Il y a un marché domestique en France, et Paris est la première destination touristique du marché européen. Beaucoup de clients qui ne sont pas basés à Paris attendent de nous que nous soyons leur premier choix. Et grâce à notre réseau domestique, nos partenaires comme Delta ont accès à 50 correspondances en France. La restructuration du réseau domestique est en cours. Ce n’est pas facile. Nous perdons beaucoup d’argent. Le TGV remporte un succès croissant auprès des voyageurs. C’est une situation unique. Nos concurrents, British Airways et Lufthansa, sont complètement sortis du marché domestique. Ils ont été remplacés par les low-costs. En France, c’est différent. Mais il faut encore évoluer pour maintenir notre présence. Nous ne pourrons pas continuer à perdre de l’argent comme aujourd’hui.

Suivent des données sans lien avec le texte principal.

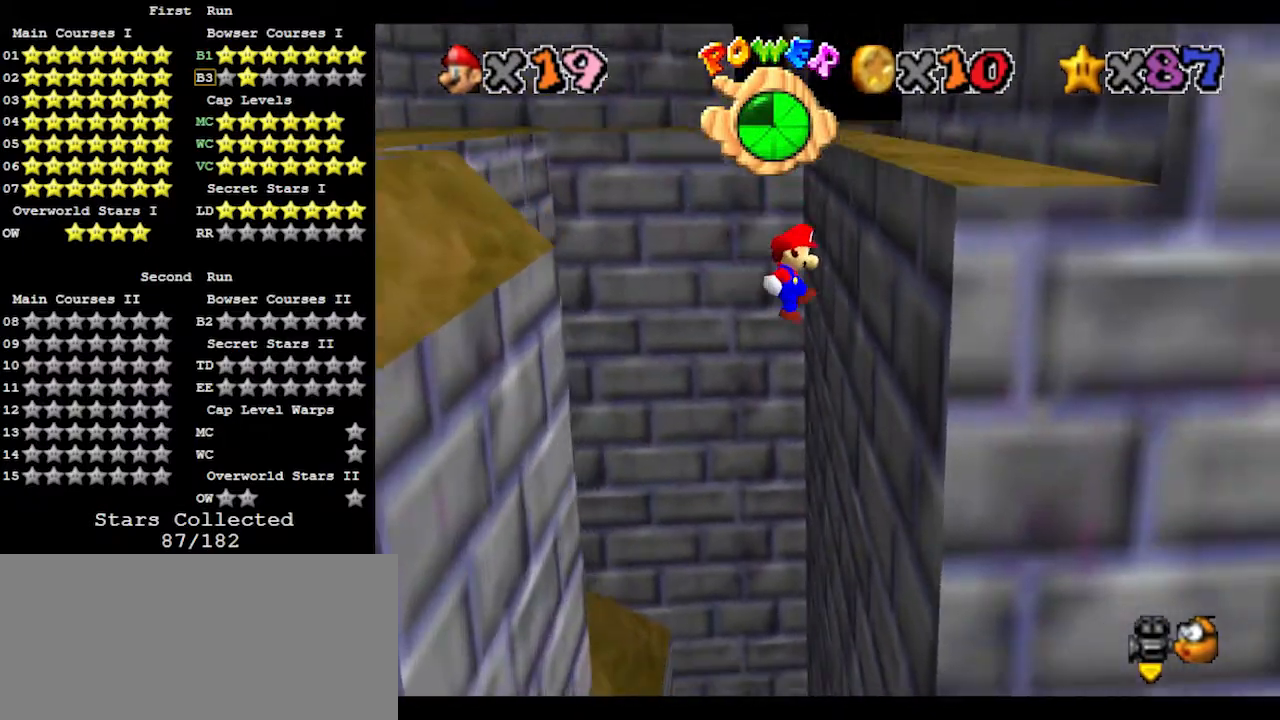
{"buttons": ["A"], "left_stick": "left", "events": [[167, "A", "down"], [167, "left_stick", "left"]]}
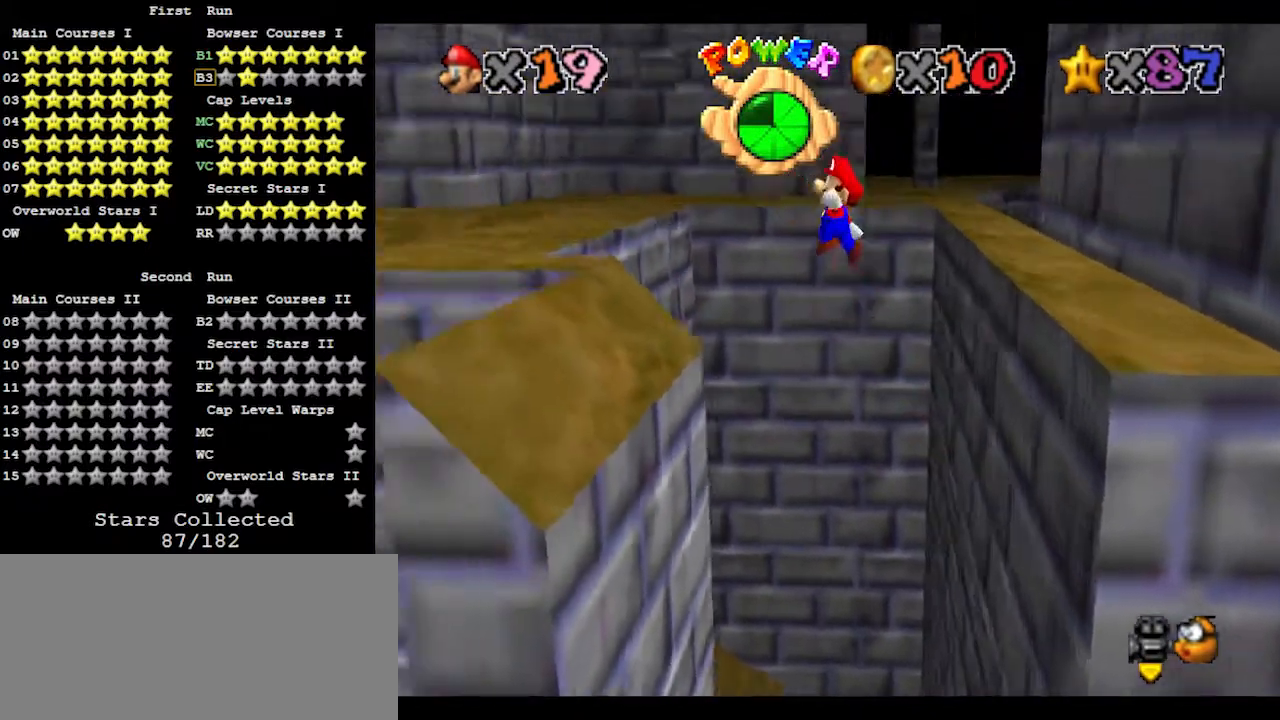
{"buttons": ["A"], "left_stick": "left", "events": []}
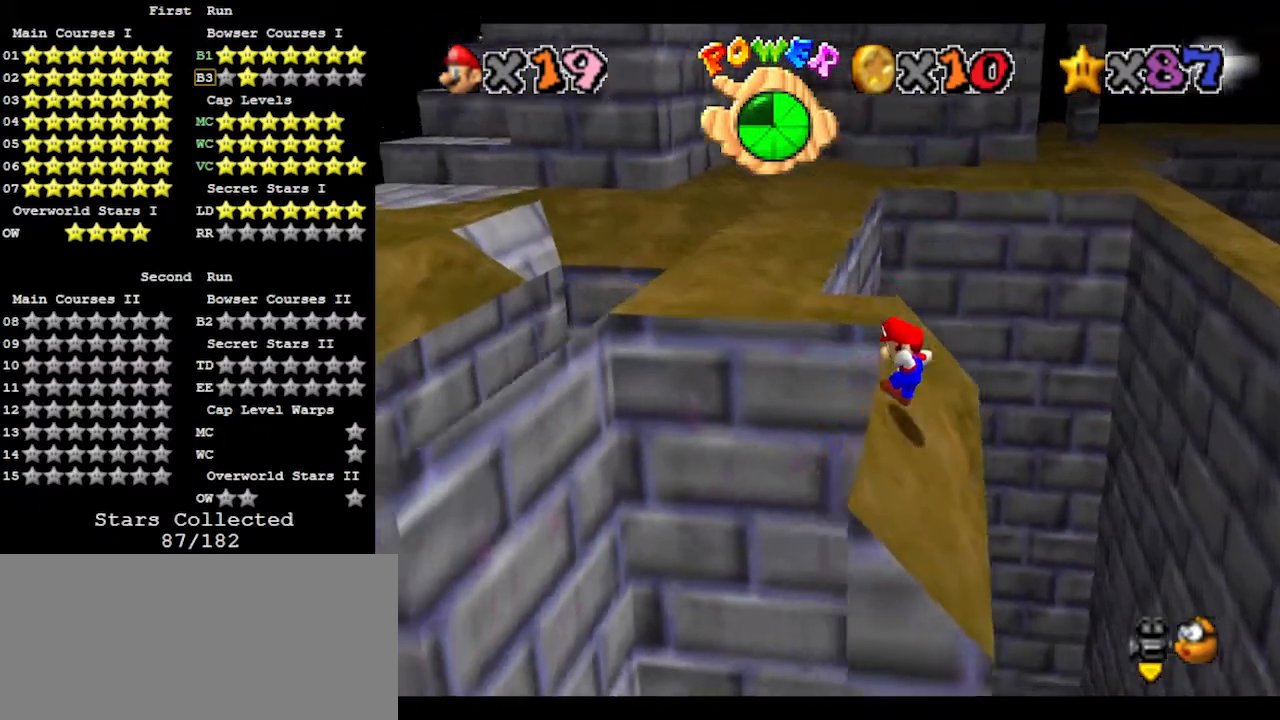
{"buttons": [], "left_stick": "left", "events": [[400, "A", "up"]]}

Le transport aérien, notamment pour les liaisons domestiques, est sous le feu des critiques des écologistes. Comment pouvez vous y répondre?
«Nous taxer, c’est nous empêcher d’investir davantage dans une flotte plus respectueuse de l’environnement»
Nous prenons notre responsabilité environnementale très au sérieux. Et nos clients y sont aussi sensibles tout comme nos employés. Nous souhaitons tous que l’impact environnemental soit réduit. Mais nous sommes attaqués de manière disproportionnée. La décision prise hier pour renouveler notre flotte représente une nette amélioration de notre impact environnemental. C’est le message que nous adressons au gouvernement. Nous taxer, c’est nous empêcher d’investir davantage dans une flotte plus respectueuse de l’environnement. Je ne suis pas sûr que cette mesure aille dans le bon sens.
L’évolution technologique va-t-elle répondre suffisamment vite à ces préoccupations?
L’industrie n’a pas cessé d’évoluer. Quand vous voyez le Concorde, qui est une merveille sur le plan technologique, son impact environnemental serait inacceptable aujourd’hui. Nous investirons demain encore plus pour réduire notre empreinte.
Pourquoi ne croyez-vous plus à l’A380?
C’était un design intéressant avec de nombreuses innovations. Les clients apprécient cet appareil silencieux. Mais nous n’avons pas un produit satisfaisant, notamment en classe affaires. Le coût de la rénovation des cabines est l’une des raisons de notre décision de ne plus les faire voler à partir de 2022. Investir 31 millions d’euros pour rénover et 55 millions d’euros pour la maintenance de chacun des sept appareils, ce n’est pas raisonnable. Avec ses quatre réacteurs, il dépense beaucoup de carburant, et conserver une aussi petite flotte n’est pas efficace. De plus, cet avion ne donne accès qu’à un nombre limité d’aéroports et de liaisons.
L’État néerlandais est entré au capital en début d’année après des inquiétudes aux Pays-Bas sur la gouvernance. Vos relations avec Pieter Elbers sont-elles apaisées?
Le fait qu’un nouveau directeur général «neutre», ni français ni néerlandais prenne la tête du groupe était nouveau. Mon souhait était que la gouvernance soit claire comme dans n’importe quel groupe. La réaction a été émotionnelle aux Pays-Bas et j’ai tenu à clarifier les choses. Il est vrai que l’arrivée de l’État néerlandais au capital a été une vraie surprise pour moi. Les deux États discutent à présent sur ce qui leur paraît être le mieux pour l’avenir. Je crois que le fait que chaque pays soit très attaché à sa compagnie est un formidable atout pour le groupe.